La crisis de la civilización americana parece cada día más profunda

Una agente de la Agencia Antidroga de Estados Unidos (DEA)
Una agente de la Agencia Antidroga de Estados Unidos (DEA)

    Me refería la semana pasada a algunas sentencias recientes del Tribunal Supremo de Estados Unidos sobre temas que, a mi entender, afectan a la identidad histórica de aquel gran país. Las reacciones tan distintas a esas decisiones vienen a confirmar que la crisis afecta a las raíces, si se puede hablar así, del alma americana.

    Una parte importante de la cultura democrática es el respeto de las minorías, la aceptación de la disidencia, la normalidad del conflicto..., que se supera justamente aplicando los procedimientos establecidos. Cuando se repite tanto la palabra guerra, aunque sea con el adjetivo cultural, es porque la división es tan honda que resulta imposible lograr una paz duradera, aunque los contendientes no apelen a la violencia física.

    Quizá son demasiados los miedos de la sociedad americana –en gran medida, paradigma de occidente-, que están en el trasfondo de tantas cuestiones colectivas abiertas. La pandemia del coronavirus ha mostrado hasta qué extremos los ciudadanos estaban dispuestos a renunciar a libertades básicas para ganar en seguridad. En cambio, desde otro punto de vista, se aferran a la posesión de armas de fuego, como medio para defenderse de la que consideran inseguridad creciente.

    La dejación de libertades comporta en la práctica un crecimiento del intervencionismo público, así como el progresivo aumento de atenuantes legales en nombre de la eficacia de las fuerzas del orden. Ambas tendencias confluyen en el incremento de la corrupción –impropia a priori de la ética anglosajona, frente a la latina- y de los abusos policiales, que acentúan las clásicas tensiones racistas.

    Esas tendencias se proyectan de un modo claro ante el fenómeno de la drogadicción. Se ha escrito que, después de cincuenta años, la mítica DEA sigue perdiendo la guerra contra la droga. El presidente Nixon la declaró hacia 1971 "el enemigo público número uno de Estados Unidos", y prometió "librar una nueva ofensiva total". 

    En 1973 se creó la DEA con el fin de reunir en un solo organismo los esfuerzos públicos en este campo. Pero sus comienzos no fueron brillantes, con la doble sombra de corrupción e incompetencia, agravada por leyes sucesivas que, en nombre de la eficacia, reducían derechos cívicos y controles jurídicos, y concedían carta blanca a la agencia, como muestra el abundante número de detenciones e incautaciones. El presupuesto anual de la agencia ha crecido desde los 75 millones de dólares iniciales a los a los 3.2 mil actuales, con oficinas en el extranjero. Sin embargo, en 2021, se contabilizaron más de 107.600 muertes relacionadas con estupefacientes, un máximo histórico. La mitad de los más de dos millones de reclusos en las cárceles están relacionados con el narcotráfico. Los esfuerzos de la DEA en la crisis de los opiáceos se están saldando con un aumento a ritmo acelerado de las muertes por sobredosis de fármacos aprobados o introducidos ilegalmente desde México.

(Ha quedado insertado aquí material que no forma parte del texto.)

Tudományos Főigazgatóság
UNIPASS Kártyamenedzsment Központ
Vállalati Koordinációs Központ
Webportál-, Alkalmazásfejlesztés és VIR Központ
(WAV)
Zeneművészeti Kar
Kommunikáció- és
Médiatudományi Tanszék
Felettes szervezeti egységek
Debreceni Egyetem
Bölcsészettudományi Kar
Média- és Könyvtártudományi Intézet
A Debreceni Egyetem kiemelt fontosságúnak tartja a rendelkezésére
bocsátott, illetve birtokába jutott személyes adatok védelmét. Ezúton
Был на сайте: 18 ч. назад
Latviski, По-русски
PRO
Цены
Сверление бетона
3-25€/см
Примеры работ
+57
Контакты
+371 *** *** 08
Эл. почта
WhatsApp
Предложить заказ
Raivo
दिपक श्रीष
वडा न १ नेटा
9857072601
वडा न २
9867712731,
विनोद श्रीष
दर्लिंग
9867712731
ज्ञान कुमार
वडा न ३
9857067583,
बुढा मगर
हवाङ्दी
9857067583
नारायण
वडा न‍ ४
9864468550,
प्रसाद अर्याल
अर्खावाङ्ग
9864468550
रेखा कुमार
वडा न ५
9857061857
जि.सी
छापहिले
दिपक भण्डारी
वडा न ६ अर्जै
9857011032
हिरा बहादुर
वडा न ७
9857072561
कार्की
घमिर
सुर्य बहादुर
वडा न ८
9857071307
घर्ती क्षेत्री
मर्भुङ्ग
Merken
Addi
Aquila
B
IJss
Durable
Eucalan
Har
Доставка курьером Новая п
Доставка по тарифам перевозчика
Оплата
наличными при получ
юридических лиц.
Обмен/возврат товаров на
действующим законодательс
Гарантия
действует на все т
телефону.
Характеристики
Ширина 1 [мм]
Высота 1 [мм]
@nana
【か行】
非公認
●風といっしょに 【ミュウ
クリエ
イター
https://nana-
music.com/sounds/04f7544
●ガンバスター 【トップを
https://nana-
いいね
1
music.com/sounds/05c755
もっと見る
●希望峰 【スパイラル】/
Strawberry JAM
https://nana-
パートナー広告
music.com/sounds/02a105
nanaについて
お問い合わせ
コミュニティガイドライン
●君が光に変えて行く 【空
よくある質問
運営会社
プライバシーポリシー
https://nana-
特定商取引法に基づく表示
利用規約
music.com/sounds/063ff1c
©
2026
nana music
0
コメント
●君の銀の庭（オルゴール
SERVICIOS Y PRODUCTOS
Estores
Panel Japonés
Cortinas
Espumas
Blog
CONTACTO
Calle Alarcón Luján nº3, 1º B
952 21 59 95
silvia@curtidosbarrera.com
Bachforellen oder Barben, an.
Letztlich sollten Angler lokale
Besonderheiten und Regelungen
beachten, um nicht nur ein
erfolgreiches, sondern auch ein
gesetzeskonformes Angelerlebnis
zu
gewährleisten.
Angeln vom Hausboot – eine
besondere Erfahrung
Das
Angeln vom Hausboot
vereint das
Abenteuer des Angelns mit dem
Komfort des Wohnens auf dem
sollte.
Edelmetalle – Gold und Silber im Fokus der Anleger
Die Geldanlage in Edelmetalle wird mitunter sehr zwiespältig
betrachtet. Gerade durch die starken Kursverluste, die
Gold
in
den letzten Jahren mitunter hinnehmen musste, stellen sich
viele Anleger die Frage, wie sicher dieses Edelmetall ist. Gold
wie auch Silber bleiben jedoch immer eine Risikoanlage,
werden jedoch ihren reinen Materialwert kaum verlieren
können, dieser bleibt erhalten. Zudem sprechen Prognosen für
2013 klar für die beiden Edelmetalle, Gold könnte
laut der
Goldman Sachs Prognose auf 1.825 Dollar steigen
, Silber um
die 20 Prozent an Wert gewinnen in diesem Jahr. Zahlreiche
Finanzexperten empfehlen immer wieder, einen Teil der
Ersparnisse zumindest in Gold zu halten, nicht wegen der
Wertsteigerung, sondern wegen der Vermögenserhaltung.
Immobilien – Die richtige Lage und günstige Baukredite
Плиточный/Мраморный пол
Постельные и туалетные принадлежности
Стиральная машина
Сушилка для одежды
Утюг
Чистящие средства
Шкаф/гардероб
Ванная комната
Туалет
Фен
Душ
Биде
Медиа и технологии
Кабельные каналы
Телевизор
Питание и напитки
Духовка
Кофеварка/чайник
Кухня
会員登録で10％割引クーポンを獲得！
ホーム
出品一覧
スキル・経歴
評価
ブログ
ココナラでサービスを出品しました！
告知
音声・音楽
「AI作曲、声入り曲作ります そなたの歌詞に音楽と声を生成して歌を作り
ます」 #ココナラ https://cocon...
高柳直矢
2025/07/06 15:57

    Da la impresión, por otra parte, de que la inseguridad económica y social ha crecido con la política del partido demócrata en el poder, a pesar de los datos cuantitativos positivos en materia de empleo. Las manifestaciones de la dimisión laboral, más frecuentes entre la gente joven, muestras también las quiebras de la ética social, sin necesidad de acudir a viejas tesis weberianas.

    La inseguridad cultural queda cada día más patente en las batallas que se libran en los campus universitarios –no sólo en la Florida de Ron DeSantis-, que exacerban la defensa de las múltiples sensibilidades personales, en detrimento de la libertad de expresión y de la actitud intelectual abierta en la investigación y la docencia. No es preciso insistir en la lucha por imponer, también jurídica, teorías que deberían ser objeto de discusión académica, como las relativas a la raza o a la condición sexual de la persona. A los planteamientos más profundos de la vida universitaria, se suma la creciente desconfianza de infinidad de asociaciones de padres de familia ante las juntas escolares que gobiernan la escuela pública y, sobre todo, ante los poderosos sindicatos de la enseñanza, grandes valedores del partido demócrata.

    En los medios de comunicación abundan, en fin, las referencias a la secularización, que alcanzaría también a la órbita estadounidense. En Alexis de Tocqueville, quien describió agudamente en el siglo XIX el  sentido religioso y la cohesión familiar, como grandes pilares de la democracia en América, se podrían tal vez encontrar caminos para superar la crisis.